The first reflecting telescope was designed and constructed by Sir Isaac Newton in 1668. Newton’s telescope was revolutionary in its design, since it was the first to successfully use a concave mirror, instead of lenses, to bring light to a focus.
However, Newton was not the first to suggest using mirrors instead of lenses in telescope design. Gallileo had suggested the idea when he began using his refracting telescope in 1609, and the concept may even date back further than this. However, Newton was the first to construct a working reflecting (or reflector) telescope.

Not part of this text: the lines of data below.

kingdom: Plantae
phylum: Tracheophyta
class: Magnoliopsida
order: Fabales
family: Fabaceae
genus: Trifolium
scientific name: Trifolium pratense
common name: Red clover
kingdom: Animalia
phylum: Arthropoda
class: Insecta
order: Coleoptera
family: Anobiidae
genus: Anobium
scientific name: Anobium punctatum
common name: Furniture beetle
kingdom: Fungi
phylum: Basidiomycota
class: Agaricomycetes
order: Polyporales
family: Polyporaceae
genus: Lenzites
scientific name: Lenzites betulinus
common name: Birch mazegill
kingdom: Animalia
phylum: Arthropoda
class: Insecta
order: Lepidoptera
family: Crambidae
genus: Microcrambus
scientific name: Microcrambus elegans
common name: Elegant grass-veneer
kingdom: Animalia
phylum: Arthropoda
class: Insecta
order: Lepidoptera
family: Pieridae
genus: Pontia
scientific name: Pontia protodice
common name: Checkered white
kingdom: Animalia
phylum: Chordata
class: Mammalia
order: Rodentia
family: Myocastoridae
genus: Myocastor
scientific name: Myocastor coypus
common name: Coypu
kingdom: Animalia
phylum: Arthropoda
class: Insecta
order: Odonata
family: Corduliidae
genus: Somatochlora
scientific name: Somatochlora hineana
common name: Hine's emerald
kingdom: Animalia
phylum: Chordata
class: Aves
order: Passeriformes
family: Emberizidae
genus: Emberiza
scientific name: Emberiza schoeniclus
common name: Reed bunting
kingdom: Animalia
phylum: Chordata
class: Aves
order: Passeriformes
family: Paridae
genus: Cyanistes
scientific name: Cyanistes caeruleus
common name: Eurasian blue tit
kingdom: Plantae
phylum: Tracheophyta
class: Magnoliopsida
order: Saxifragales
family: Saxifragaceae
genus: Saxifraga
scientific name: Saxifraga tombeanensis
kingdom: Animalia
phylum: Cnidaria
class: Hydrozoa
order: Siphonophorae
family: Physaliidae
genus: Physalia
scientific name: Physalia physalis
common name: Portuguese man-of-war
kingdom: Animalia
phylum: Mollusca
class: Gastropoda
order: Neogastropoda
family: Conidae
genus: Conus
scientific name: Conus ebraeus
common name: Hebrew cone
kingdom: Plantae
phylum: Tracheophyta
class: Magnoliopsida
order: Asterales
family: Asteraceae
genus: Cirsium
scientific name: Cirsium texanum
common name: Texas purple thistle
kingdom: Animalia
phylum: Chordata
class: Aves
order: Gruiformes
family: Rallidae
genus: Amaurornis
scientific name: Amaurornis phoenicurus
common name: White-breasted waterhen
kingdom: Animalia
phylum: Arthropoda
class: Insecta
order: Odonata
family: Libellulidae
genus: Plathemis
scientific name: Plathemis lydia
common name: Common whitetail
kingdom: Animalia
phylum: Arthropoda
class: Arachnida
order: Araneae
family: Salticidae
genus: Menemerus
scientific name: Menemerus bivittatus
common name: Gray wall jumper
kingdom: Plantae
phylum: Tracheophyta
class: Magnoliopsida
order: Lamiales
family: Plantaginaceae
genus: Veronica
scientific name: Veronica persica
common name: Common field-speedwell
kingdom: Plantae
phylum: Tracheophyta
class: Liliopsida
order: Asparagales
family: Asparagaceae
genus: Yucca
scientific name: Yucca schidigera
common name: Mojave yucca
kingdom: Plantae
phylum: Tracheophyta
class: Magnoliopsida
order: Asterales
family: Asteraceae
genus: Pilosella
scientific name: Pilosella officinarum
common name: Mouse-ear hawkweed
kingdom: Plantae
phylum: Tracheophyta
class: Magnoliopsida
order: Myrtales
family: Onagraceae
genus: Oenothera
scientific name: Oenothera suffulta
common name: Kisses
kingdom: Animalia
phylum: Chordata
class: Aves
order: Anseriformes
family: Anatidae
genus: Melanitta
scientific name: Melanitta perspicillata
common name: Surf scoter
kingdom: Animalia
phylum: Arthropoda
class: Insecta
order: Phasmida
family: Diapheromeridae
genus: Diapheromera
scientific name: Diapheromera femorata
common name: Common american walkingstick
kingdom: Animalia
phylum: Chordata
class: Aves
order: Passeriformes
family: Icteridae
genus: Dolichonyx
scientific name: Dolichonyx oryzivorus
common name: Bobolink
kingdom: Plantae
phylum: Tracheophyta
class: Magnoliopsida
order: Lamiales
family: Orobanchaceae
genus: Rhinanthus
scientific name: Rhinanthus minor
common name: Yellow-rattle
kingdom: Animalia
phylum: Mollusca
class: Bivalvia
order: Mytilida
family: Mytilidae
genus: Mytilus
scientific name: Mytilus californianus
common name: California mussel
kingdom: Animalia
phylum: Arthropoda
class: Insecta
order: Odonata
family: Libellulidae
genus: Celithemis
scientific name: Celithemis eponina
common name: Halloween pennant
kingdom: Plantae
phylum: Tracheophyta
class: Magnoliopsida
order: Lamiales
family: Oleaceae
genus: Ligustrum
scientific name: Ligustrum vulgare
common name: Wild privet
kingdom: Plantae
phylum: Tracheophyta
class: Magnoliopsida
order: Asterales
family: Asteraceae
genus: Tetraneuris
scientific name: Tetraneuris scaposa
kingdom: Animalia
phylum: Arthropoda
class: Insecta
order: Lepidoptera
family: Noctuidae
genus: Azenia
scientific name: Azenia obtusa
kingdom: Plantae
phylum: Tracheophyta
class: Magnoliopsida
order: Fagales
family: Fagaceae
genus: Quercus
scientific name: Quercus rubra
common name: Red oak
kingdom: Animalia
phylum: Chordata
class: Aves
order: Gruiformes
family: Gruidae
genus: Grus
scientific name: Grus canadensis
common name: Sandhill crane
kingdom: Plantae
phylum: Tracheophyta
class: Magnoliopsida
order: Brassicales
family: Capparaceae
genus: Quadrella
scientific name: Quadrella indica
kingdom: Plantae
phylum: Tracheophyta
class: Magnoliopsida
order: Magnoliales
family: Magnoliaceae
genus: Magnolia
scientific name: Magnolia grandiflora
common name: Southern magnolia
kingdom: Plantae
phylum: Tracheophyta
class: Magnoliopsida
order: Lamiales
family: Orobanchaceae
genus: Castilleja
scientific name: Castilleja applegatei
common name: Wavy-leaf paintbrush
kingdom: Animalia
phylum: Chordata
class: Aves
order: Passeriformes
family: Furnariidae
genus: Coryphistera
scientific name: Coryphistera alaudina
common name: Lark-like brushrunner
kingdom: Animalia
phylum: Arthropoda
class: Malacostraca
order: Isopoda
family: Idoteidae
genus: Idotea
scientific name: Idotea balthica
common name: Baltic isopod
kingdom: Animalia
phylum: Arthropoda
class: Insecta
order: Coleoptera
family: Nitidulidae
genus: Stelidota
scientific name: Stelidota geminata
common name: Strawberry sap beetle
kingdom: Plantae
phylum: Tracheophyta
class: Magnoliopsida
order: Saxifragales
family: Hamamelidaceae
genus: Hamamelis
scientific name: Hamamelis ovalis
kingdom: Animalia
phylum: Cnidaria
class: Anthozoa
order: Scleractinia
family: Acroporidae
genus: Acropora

Small Newtonian telescopes usually consist of a large, parabolic, primary mirror set at one end of a tube. This reflects the light onto a smaller, flat mirror, set in front of the primary mirror, near to the aperture at the open end of the telescope’s tube. This flat mirror is set a 45 degree angle to the primary mirror, diverting the light through a small hole in the side of tube of the telescope to an eyepiece.
The eyepiece is positioned at the focal point of the primary mirror and is usually made from two small converging lenses. The position of the eyepiece can be moved slightly, inwards and outwards, relative to the side of the tube, in order to focus the telescope.
Since the secondary mirror is so close to the primary mirror, relative to the distant objects that the telescope is focused on, the secondary mirror is not visible when looking through the telescope, even though it is placed directly in the path of the light between the primary mirror and the eyepiece. However, the secondary mirror does reduce the effective size of the telescope’s aperture, leading to some reduction in the resolution and brightness of the image produced.
Diffraction spikes can also be caused by the struts, or vanes, attaching the secondary mirror to the tube of the telescope. This can lead to distortions in the shape of bright stars, often making them appear like a four or six-pointed “star” in astrophotography, rather than singular, round, point sources of light. This problem can be avoided by using an arch-shaped support, instead of a radial three or four-vane “spider” support, although the effect can actually be quite beautiful.
The Newtonian telescope’s design is highly scalable, and most of the world’s largest telescopes still use the same basic configuration of mirrors, although usually without a tube.
Reflecting telescopes also have the advantage over refracting telescopes that they do not suffer from the problem of chromatic aberration. This effect can produce rainbow-coloured bands around images viewed through lenses, similar to those seen when looking through a prism. This is due to the fact that lenses refract different wavelengths (i.e. colours) of light by different amounts.
A Cassegrain telescope is similar in its design to a Newtonian telescope, using a parabolic primary mirror. However, instead of the secondary, flat mirror diverting the light at right angles through a hole in the side of the tube, the secondary mirror is hyperbolic (convex) in shape and reflects the light straight back down the tube towards the primary mirror. A small hole is cut into the centre of the primary mirror, allowing the light to pass through to an eyepiece at the bottom of the telescope.
The secondary mirror is usually hyperbolic to allow it to be placed higher up the telescope’s tube, allowing it to be smaller, so that it obscures less of the primary mirror than it would need to if it was flat.
The Cassegrain design is named after Laurent Cassegrain, who is attributed with publishing the design in 1672.
In asymmetric Cassegrain telescopes, the two mirrors are set at small angles to each other, in order to avoid the secondary mirror obscuring the primary, or to avoid the necessity for the hole in the primary mirror.
One advantage of the Cassegrain design is that a shorter tube is generally needed than with a Newtonian telescope. This is because the eyepiece must be placed close to the focal point of the primary mirror. Since the light travels twice the distance from the primary to the secondary mirror, before reaching the eyepiece in the Cassegrain design, the telescope’s tube can be shorter than that of a Newtonian telescope with a similarly curved primary mirror.
Newtonian telescopes are often quite unwieldy when used with an equatorial mount, since the eyepiece can end up pointing in awkward directions. Since Cassegrain telescopes have the eyepiece set at the bottom of the tube, this is not usually so much of a problem.
A Schmidt-Cassegrain telescope uses a combination of the Cassegrain telescope’s mirror configuration with a Schmidt correction plate. This is a transparent disc placed over the end of the telescope’s tube. The disc is of a particular shape that allows it to correct for spherical aberration, meaning that a spherical, concave, primary mirror can be used instead of a parabolic mirror.
Spherical mirror are generally much easier to manufacturer than parabolic mirrors. Schmidt-Cassegrain telescopes are, therefore, both compact in size and cheap to produce, making them ideal for the mass market.